### WHAT YOU HAVE TO DO
The entries that follow should be repeated exactly, with no pictures kept.
※
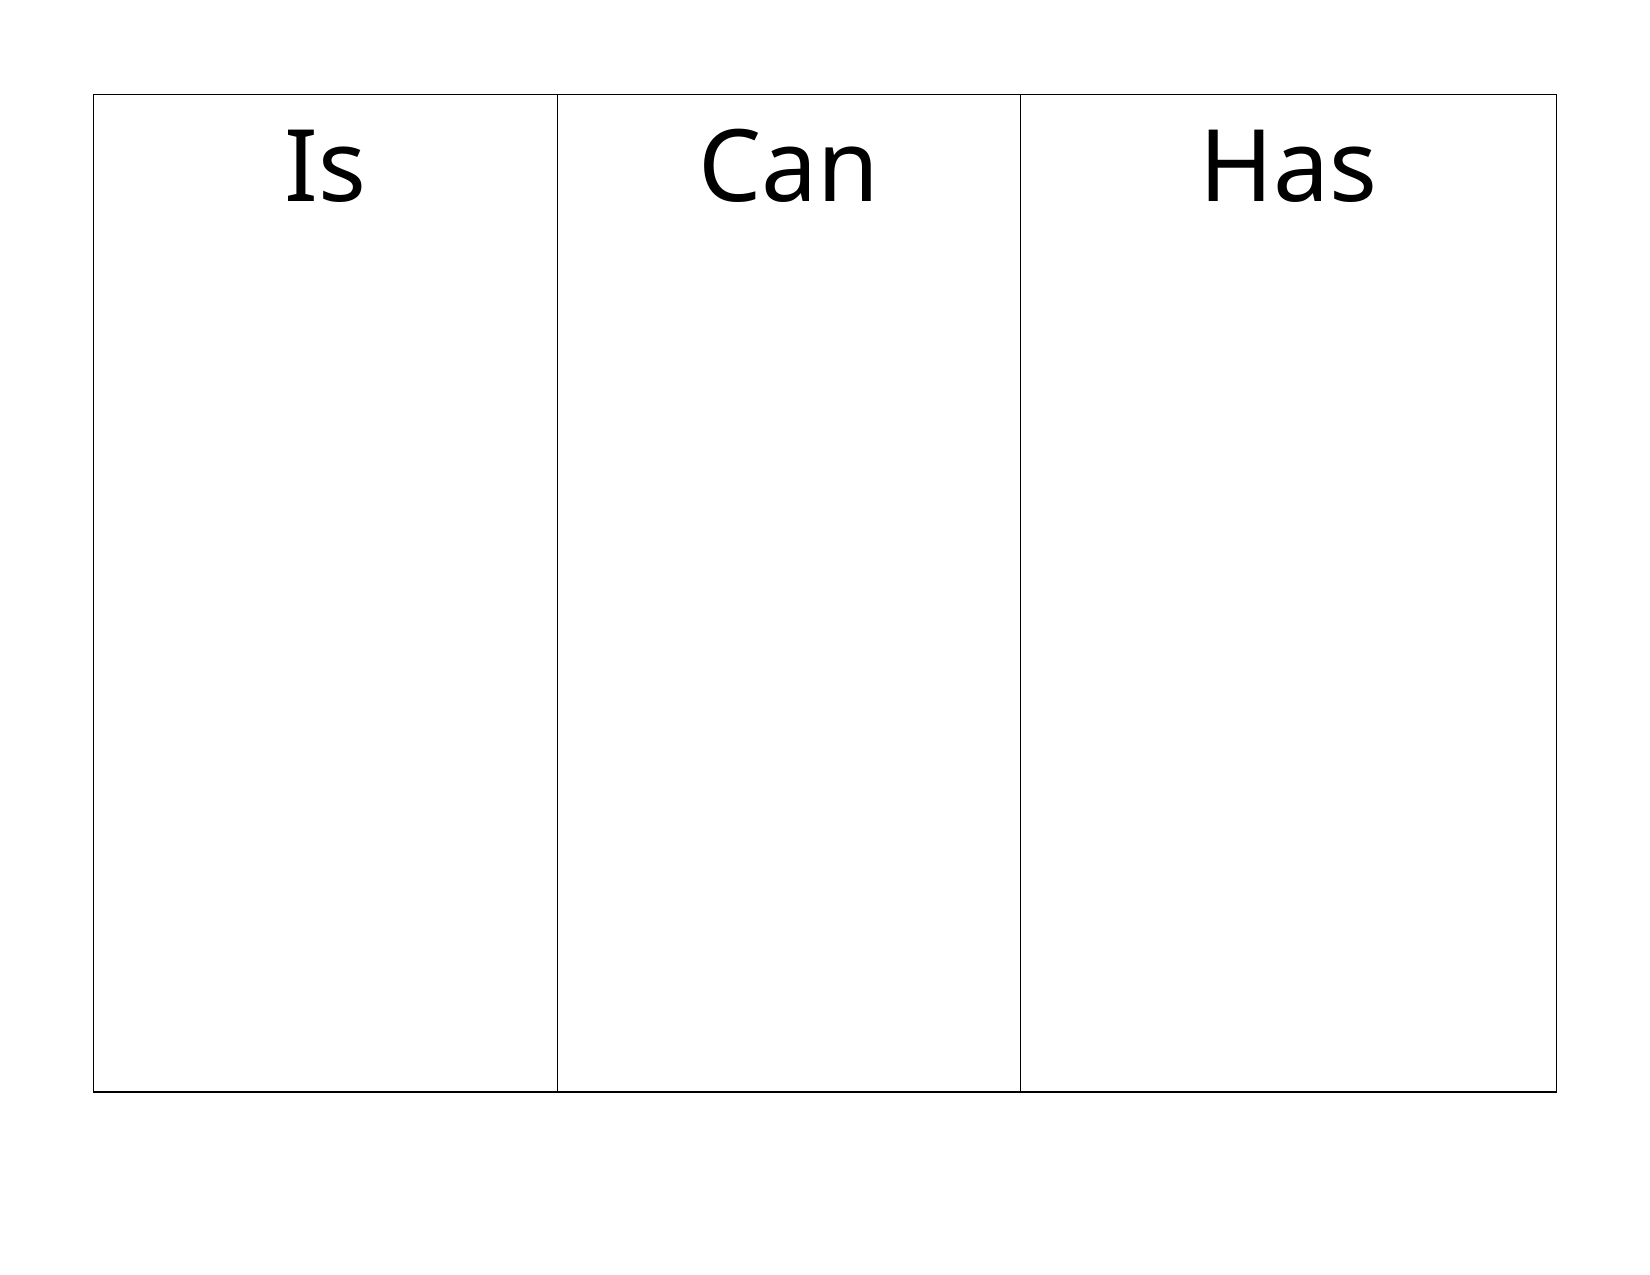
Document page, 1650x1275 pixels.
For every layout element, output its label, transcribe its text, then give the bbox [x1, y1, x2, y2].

table_header Can [558, 95, 1020, 1091]
table_header Has [1021, 95, 1556, 1091]
table_header Is [94, 95, 557, 1091]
※
### OUTPUT
Document page, 1650x1275 pixels.
For every layout element, output its label, transcribe its text, then give the bbox [x1, y1, x2, y2].

table_header Can [558, 95, 1020, 1091]
table_header Has [1021, 95, 1556, 1091]
table_header Is [94, 95, 557, 1091]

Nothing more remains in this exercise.